Table 11 Comparison of the accuracy of different GraphSAGE++ models in ablation experiments

Table 12 Comparison of accuracy between GraphSAGE and GraphSAGE++models in ablation experiments

5 Conclusion

In this work, we have proposed the GraphSAGE++ framework that considers multi-scale graph structure information by a weighted multi-dimensional mechanism, effectively capturing both local and the global structure information. The final representation preserves neighborhood information from 1 to K hops, thus overcoming the common over-smoothing issue seen in deep network architectures of traditional graph neural networks successfully. In addition, the strategies combining double aggregations with concatenation are introduced to better distinguish the structural information. It has been shown experimentally that the method is effective in improving the expressive ability of the model. The experimental results of this research confirm that GraphSAGE++ demonstrates superior performance across various datasets in tasks such as vertex classification, link prediction, and visualization.
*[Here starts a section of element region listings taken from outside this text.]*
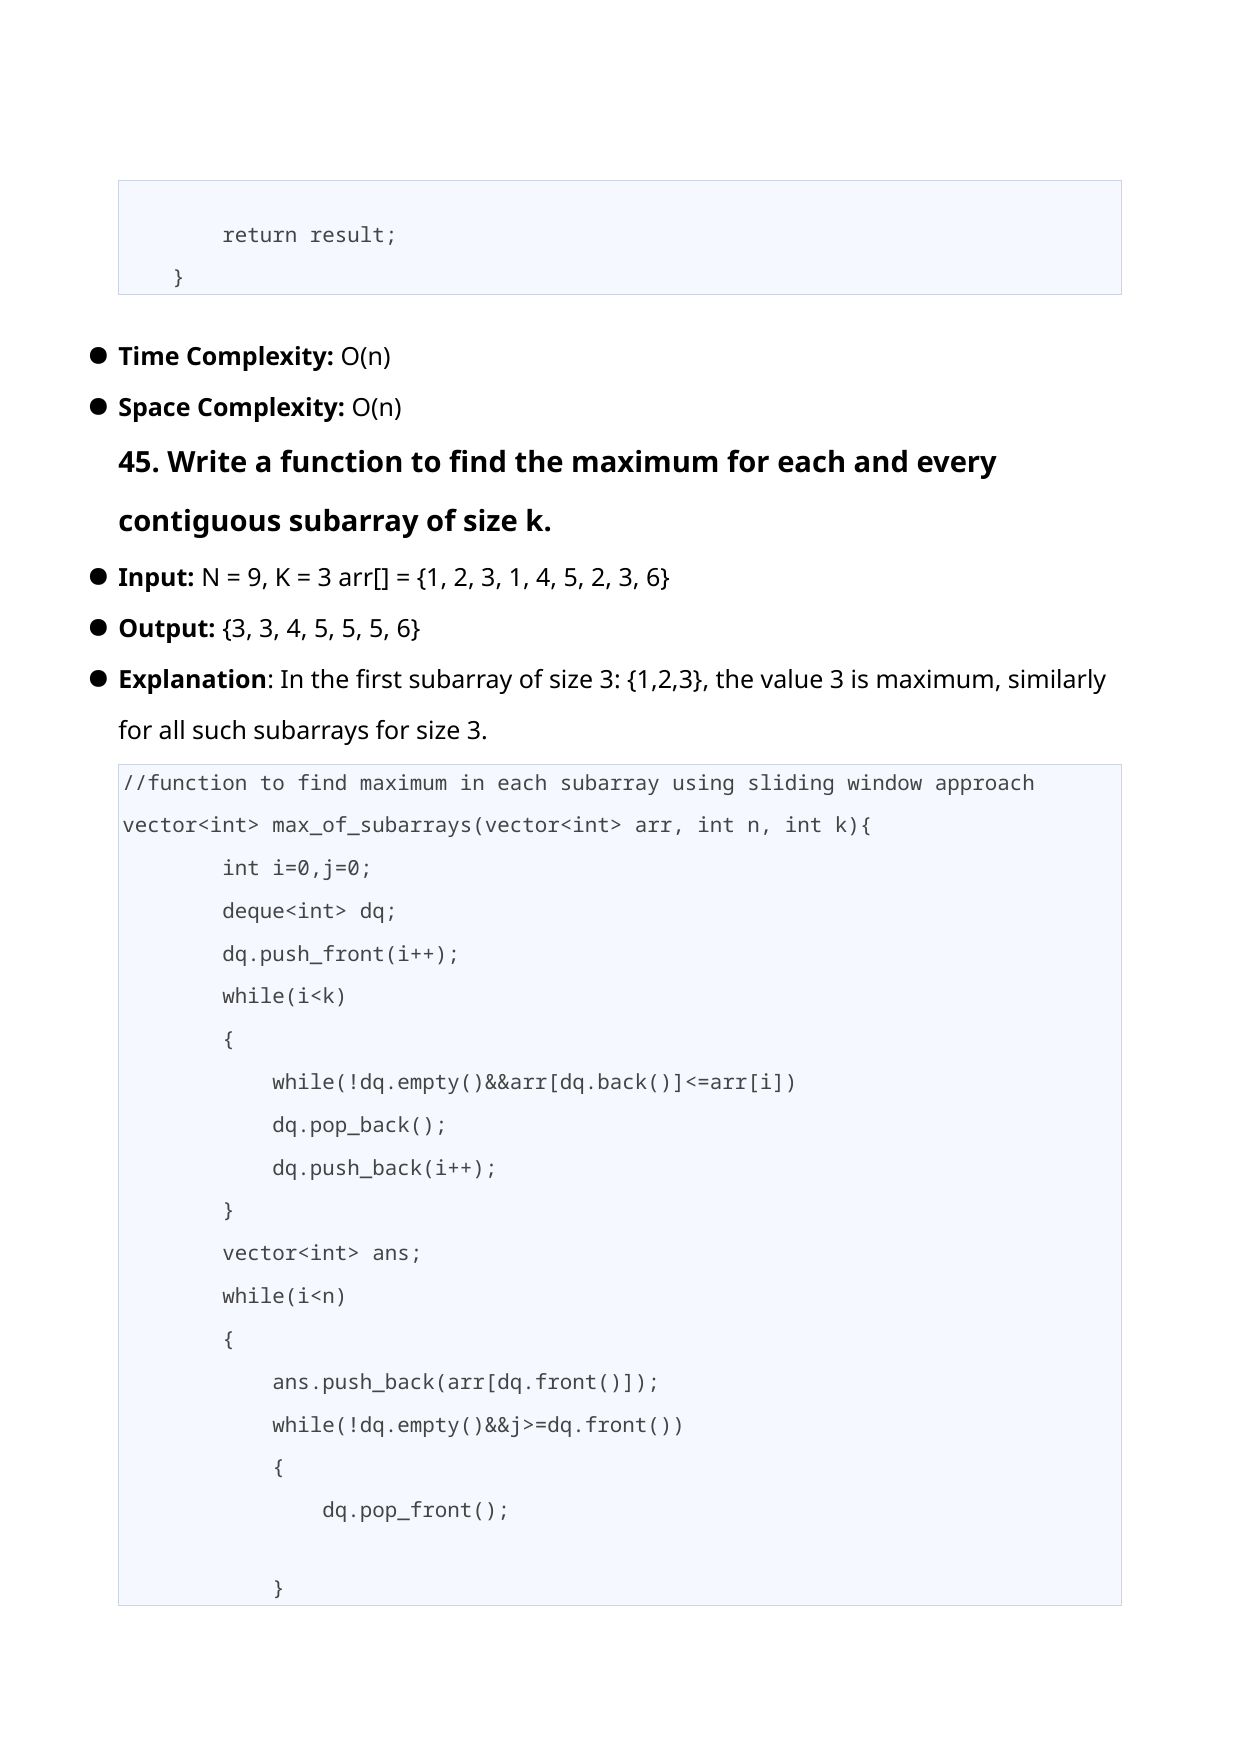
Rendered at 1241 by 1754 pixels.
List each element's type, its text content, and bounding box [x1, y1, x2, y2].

list Time Complexity: O(n) [118, 339, 1122, 373]
text while(i<n) [119, 1277, 1121, 1310]
text { [119, 1320, 1121, 1353]
text } [119, 258, 1121, 294]
list Output: {3, 3, 4, 5, 5, 5, 6} [118, 611, 1122, 645]
list Input: N = 9, K = 3 arr[] = {1, 2, 3, 1, 4, 5, 2, 3, 6} [118, 560, 1122, 594]
text //function to find maximum in each subarray using sliding window approach [119, 765, 1121, 796]
text return result; [119, 216, 1121, 248]
text { [119, 1020, 1121, 1053]
list Space Complexity: O(n) [118, 390, 1122, 424]
text dq.pop_front(); [119, 1491, 1121, 1524]
text dq.push_back(i++); [119, 1149, 1121, 1181]
text while(i<k) [119, 978, 1121, 1010]
text ans.push_back(arr[dq.front()]); [119, 1363, 1121, 1395]
subtitle 45. Write a function to find the maximum for each and every contiguous subarray of size k. [118, 441, 1122, 540]
text } [119, 1569, 1121, 1605]
text vector<int> max_of_subarrays(vector<int> arr, int n, int k){ [119, 807, 1121, 839]
text dq.push_front(i++); [119, 935, 1121, 967]
text { [119, 1448, 1121, 1481]
text vector<int> ans; [119, 1234, 1121, 1267]
text deque<int> dq; [119, 892, 1121, 924]
list Explanation: In the first subarray of size 3: {1,2,3}, the value 3 is maximum, similarly for all such subarrays for size 3. [118, 662, 1122, 747]
text int i=0,j=0; [119, 849, 1121, 882]
text dq.pop_back(); [119, 1106, 1121, 1138]
text } [119, 1192, 1121, 1224]
text while(!dq.empty()&&j>=dq.front()) [119, 1406, 1121, 1438]
text while(!dq.empty()&&arr[dq.back()]<=arr[i]) [119, 1063, 1121, 1096]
Notably, GraphSAGE+DAMC outperforms existing methods across multiple evaluation metrics.

Despite the results of our research, there are still some challenges and room for improvement. The proportional allocation of dimensions to each layer can be combined with the PageRank [39, 40] algorithm, which utilizes the linking structure between nodes to be able to better capture the correlation and importance between nodes. Furthermore, optimizing model training efficiency and extending our framework to accommodate increasingly intricate graph structures remain as pertinent objectives for forthcoming research endeavors.